Webinar: Meeting QI/QA Requirements: Lessons Learned

(2012) This webinar (part one of two) will feature lessons learned from the San Francisco Health Care for the Homeless program. After this webinar, participants will be able to provide examples for how 330(h) program expectations can be operationalized into day-to-day quality infrastructure, describe ways health information technology and decision support tools can be used to report on HCH outcomes of interest, and analyze and compare known and emerging QI approaches. Participants will also learn to formulate a business case for how HCH QI work is relevant to PCMH activities.

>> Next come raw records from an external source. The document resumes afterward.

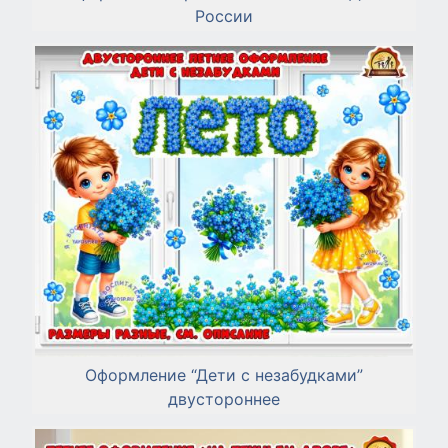
России
Оформление “Дети с незабудками”
двустороннее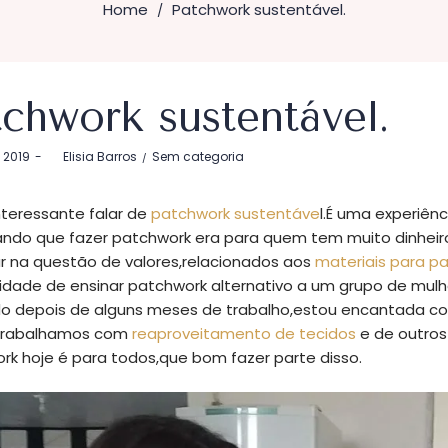
Home
Patchwork sustentável.
/
tchwork sustentável.
Postado
 2019
by
Elisia Barros
Sem categoria
em
nteressante falar de
patchwork sustentáve
l.É uma experiên
ando que fazer patchwork era para quem tem muito dinhei
r na questão de valores,relacionados aos
materiais para p
idade de ensinar patchwork alternativo a um grupo de mulh
do depois de alguns meses de trabalho,estou encantada com
.Trabalhamos com
reaproveitamento de tecidos
e de outros
rk hoje é para todos,que bom fazer parte disso.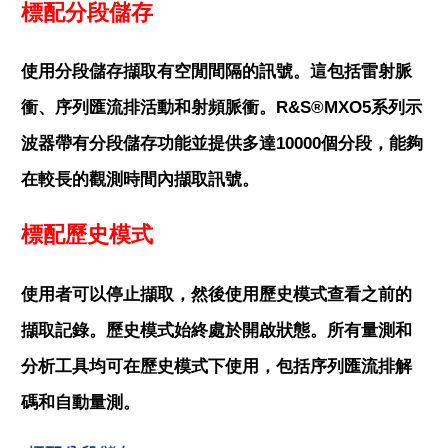
標配分段儲存
使用分段儲存擷取有空閒間隔的訊號。這包括雷射脈
衝、序列匯流排活動和射頻脈衝。R&S®MXO5系列示
波器帶有分段儲存功能並提供多達10000個分段，能夠
在較長的觀測時間內擷取訊號。
標配歷史模式
使用者可以停止擷取，然後使用歷史模式查看之前的
擷取記錄。歷史模式始終處於開啟狀態。所有量測和
分析工具均可在歷史模式下使用，包括序列匯流排解
碼和自動量測。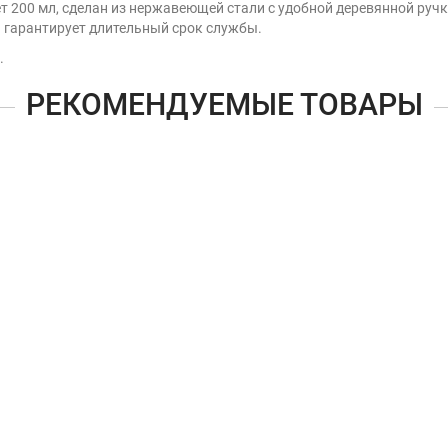
т 200 мл, сделан из нержавеющей стали с удобной деревянной ручк
й гарантирует длительный срок службы.
.
РЕКОМЕНДУЕМЫЕ ТОВАРЫ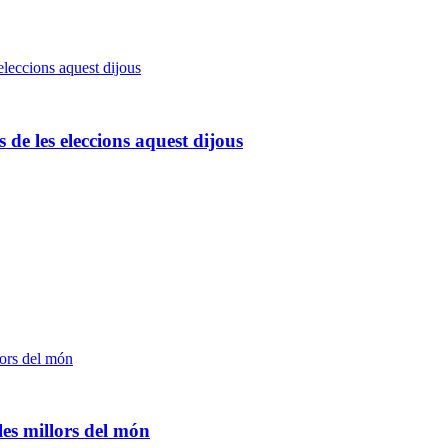
 de les eleccions aquest dijous
les millors del món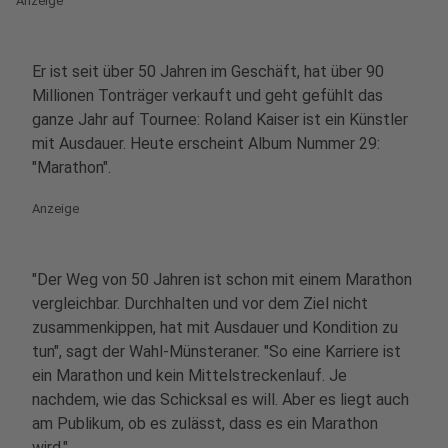
Anzeige
Er ist seit über 50 Jahren im Geschäft, hat über 90
Millionen Tonträger verkauft und geht gefühlt das
ganze Jahr auf Tournee: Roland Kaiser ist ein Künstler
mit Ausdauer. Heute erscheint Album Nummer 29:
"Marathon".
Anzeige
"Der Weg von 50 Jahren ist schon mit einem Marathon
vergleichbar. Durchhalten und vor dem Ziel nicht
zusammenkippen, hat mit Ausdauer und Kondition zu
tun", sagt der Wahl-Münsteraner. "So eine Karriere ist
ein Marathon und kein Mittelstreckenlauf. Je
nachdem, wie das Schicksal es will. Aber es liegt auch
am Publikum, ob es zulässt, dass es ein Marathon
wird."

Webinar: Meeting QI/QA Requirements: Action Steps

(2012) This webinar (part two of two) will feature perspectives from the San Francisco and Omaha Health Care for the Homeless programs. After this webinar, participants will be able to describe the effects of electronic medical records on clinic flow, illustrate how policies and procedures influence work performance, and feel confident in their abilities to locate and use available QI/QA resources including the Community Oriented Primary Care toolkit.

Clinical Performance for Health Care for the Homeless

This webpage contains several resources related to outcome measures, clinical measures, and improving clinical care.

Pages from Organizing Health Services for Homeless People

(2001) Pages from Organizing Health Services for Homeless People in Part V. Organizational Tools, Quality Improvement/ Quality Assurance and Program Evaluation.